Andrea Camurça: Acompanhamos conflitos socioambientais na zona costeira do Ceará, que abrangem uma diversidade de conflitos, desde especulação imobiliária, carcinicultura e energias renováveis. Acompanhamos a comunidade do Cumbe, em Aracati, impactada desde 2008, e Curral Velho e outras comunidades tradicionais pesqueiras da região de Acaraú, ameaçadas pelo megaempreendimento Ventos de Acaraú. Tais comunidades já sofrem com uma usina eólica próxima. Além disso, agora há ameaça de usinas offshore. Dos pedidos de licenciamento junto ao Ibama, a Usina “Dragão do Mar” constitui um projeto mais avançado.

O Nordeste é a região escolhida para a instalação dos megaempreendimentos eólicos. Esses projetos têm gerado injustiças energéticas, incluindo expropriação de territórios, deslocamento de comunidades tradicionais, contratos abusivos, redução do acesso a áreas produtivas e impactos nos modos de vida, além de ameaças ao patrimônio cultural e natural local.

No Ceará, hoje, são 100 usinas em operação e mais 75 projetadas, que estão ou na fase de licenciamento ou já na instalação. Diante da emergência climática, temos a expansão das renováveis, em terra, mar e agora até para áreas de serra, o que já tem causado uma diversidade de impactos, como conflitos fundiários. Temos histórias de judicialização, ameaça de morte para as lideranças que estão na luta em defesa dos seus territórios… Temos tido aumento do desmatamento, inclusive há um relatório que mostra aumento significativo do desmatamento da Caatinga, uma das nossas vegetações principais, e também nas áreas de serra. Segundo o relatório do Map Biomas de 2023, mais de 4 mil hectares de caatinga foram desmatados por empreendimentos de energia renovável, um número quase 10 vezes maior que em 2020.

Portanto, vocês são testemunhas de drásticas mudanças no cotidiano social, econômico e demográfico de áreas afetadas, a exemplo do que historicamente ocorreu em grandes empreendimentos de energia elétrica na história do Brasil?

Andrea Camurça: Sim, temos danos diferenciados, a exemplo da vida das mulheres. Vimos isso a partir da comunidade do Cumbe, e não são danos apenas na implementação do empreendimento. São mais sorrateiros, permanecem na área. Há dinâmicas de exploração sexual e o fenômeno dos “filhos dos ventos”, isto é, crianças nascidas de relações estabelecidas entre mulheres locais e homens que vieram trabalhar no projeto e depois deixaram a cidade. Tem adoecimento mental, porque gera uma sobrecarga na vida dessas mulheres, impactos não assumidos sobre a saúde pública causados pelos ruídos das turbinas, como já mostrou de forma mais aprofundada o trabalho de André Monteiro na Fiocruz de Pernambuco… No Ceará as universidades avançam em pesquisas que relatam efeitos parecidos, como em Curral Velho.

Tarefa:
Transcreva literalmente do trecho tudo o que vai de "Andrea Camurça: Sim, temos" até "em Curral Velho.".

Dados fornecidos:

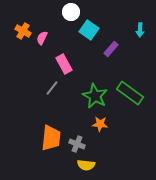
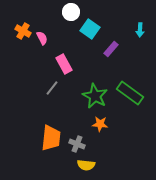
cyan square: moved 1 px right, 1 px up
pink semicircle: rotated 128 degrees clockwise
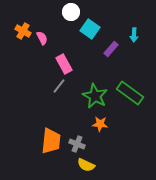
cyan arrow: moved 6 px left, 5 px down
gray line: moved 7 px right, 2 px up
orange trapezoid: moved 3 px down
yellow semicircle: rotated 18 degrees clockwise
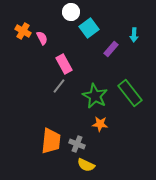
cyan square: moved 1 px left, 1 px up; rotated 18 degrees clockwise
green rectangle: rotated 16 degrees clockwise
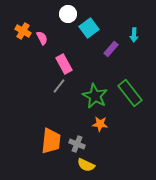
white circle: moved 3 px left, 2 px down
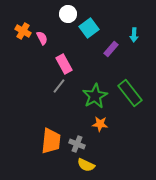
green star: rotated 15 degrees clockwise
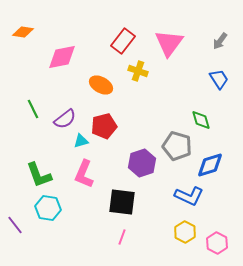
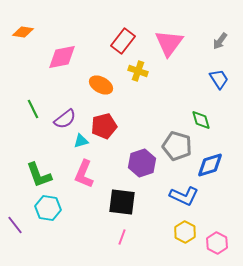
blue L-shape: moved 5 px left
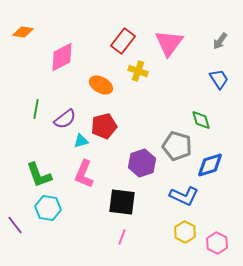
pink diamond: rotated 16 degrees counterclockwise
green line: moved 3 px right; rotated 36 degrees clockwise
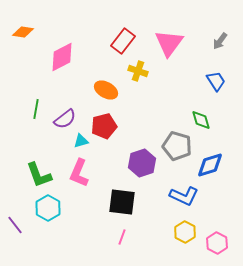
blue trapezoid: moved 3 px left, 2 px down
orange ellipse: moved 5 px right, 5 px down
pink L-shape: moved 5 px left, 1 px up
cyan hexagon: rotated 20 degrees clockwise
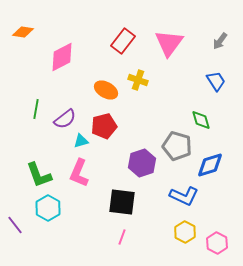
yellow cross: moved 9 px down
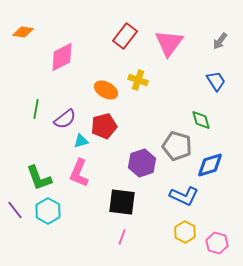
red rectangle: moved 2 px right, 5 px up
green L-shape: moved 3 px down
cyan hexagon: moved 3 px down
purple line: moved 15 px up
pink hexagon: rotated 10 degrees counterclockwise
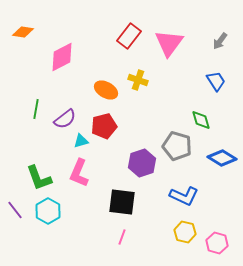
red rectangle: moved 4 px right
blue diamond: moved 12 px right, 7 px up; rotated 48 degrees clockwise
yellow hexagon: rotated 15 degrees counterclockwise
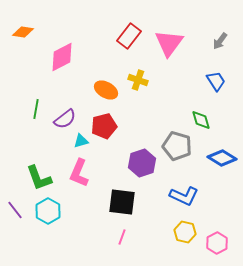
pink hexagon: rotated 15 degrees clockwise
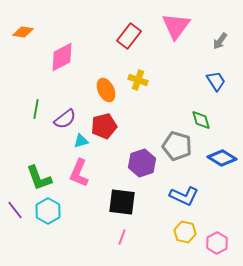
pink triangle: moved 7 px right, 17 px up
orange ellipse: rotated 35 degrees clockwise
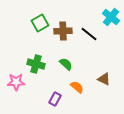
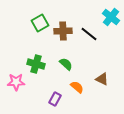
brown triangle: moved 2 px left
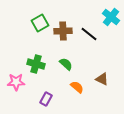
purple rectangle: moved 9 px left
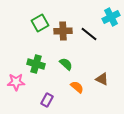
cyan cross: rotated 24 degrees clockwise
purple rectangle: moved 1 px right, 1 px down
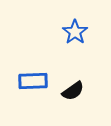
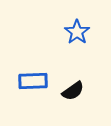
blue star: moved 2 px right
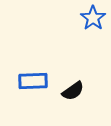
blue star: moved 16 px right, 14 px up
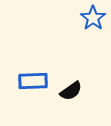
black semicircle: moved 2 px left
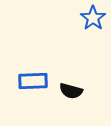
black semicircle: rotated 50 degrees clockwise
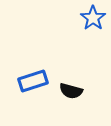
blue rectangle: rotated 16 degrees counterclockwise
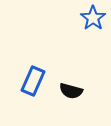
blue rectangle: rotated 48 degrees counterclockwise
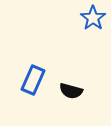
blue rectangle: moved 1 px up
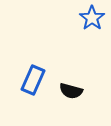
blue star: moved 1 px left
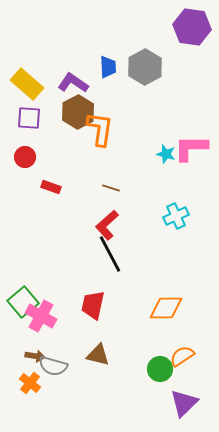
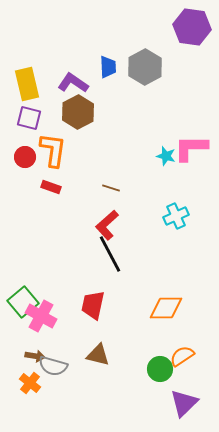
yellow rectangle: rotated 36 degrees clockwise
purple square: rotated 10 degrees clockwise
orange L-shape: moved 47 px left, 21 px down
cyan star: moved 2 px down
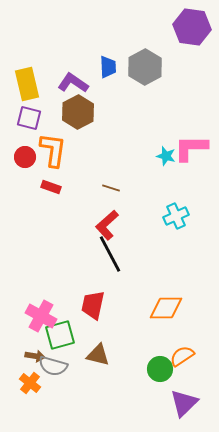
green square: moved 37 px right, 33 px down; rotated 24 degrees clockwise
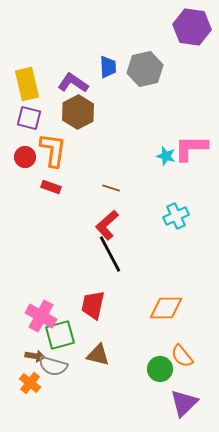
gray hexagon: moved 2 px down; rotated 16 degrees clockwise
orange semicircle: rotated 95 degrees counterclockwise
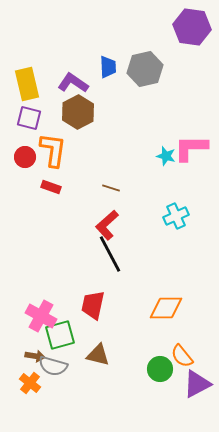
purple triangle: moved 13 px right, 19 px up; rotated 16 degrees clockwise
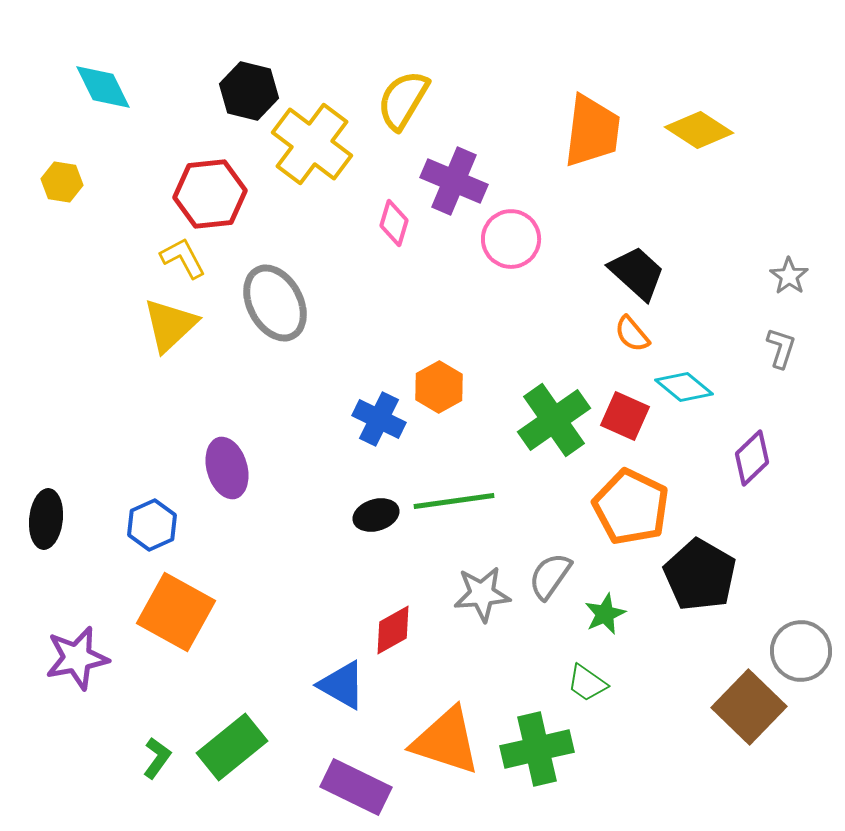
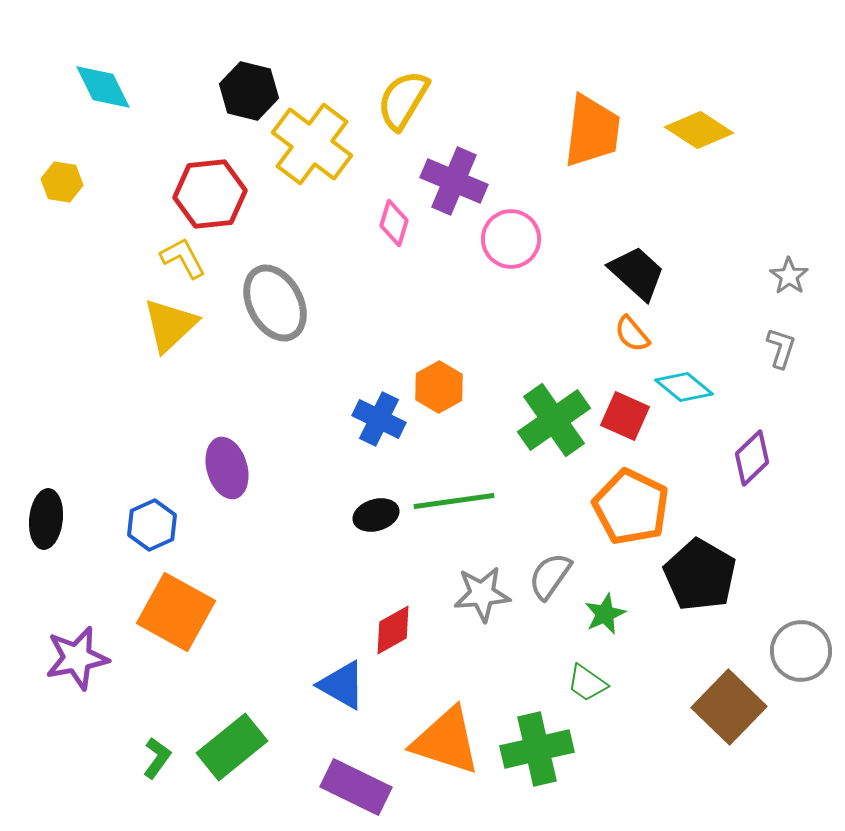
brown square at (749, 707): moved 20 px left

Resposta do exercício:
Andrea Camurça: Sim, temos danos diferenciados, a exemplo da vida das mulheres. Vimos isso a partir da comunidade do Cumbe, e não são danos apenas na implementação do empreendimento. São mais sorrateiros, permanecem na área. Há dinâmicas de exploração sexual e o fenômeno dos “filhos dos ventos”, isto é, crianças nascidas de relações estabelecidas entre mulheres locais e homens que vieram trabalhar no projeto e depois deixaram a cidade. Tem adoecimento mental, porque gera uma sobrecarga na vida dessas mulheres, impactos não assumidos sobre a saúde pública causados pelos ruídos das turbinas, como já mostrou de forma mais aprofundada o trabalho de André Monteiro na Fiocruz de Pernambuco… No Ceará as universidades avançam em pesquisas que relatam efeitos parecidos, como em Curral Velho.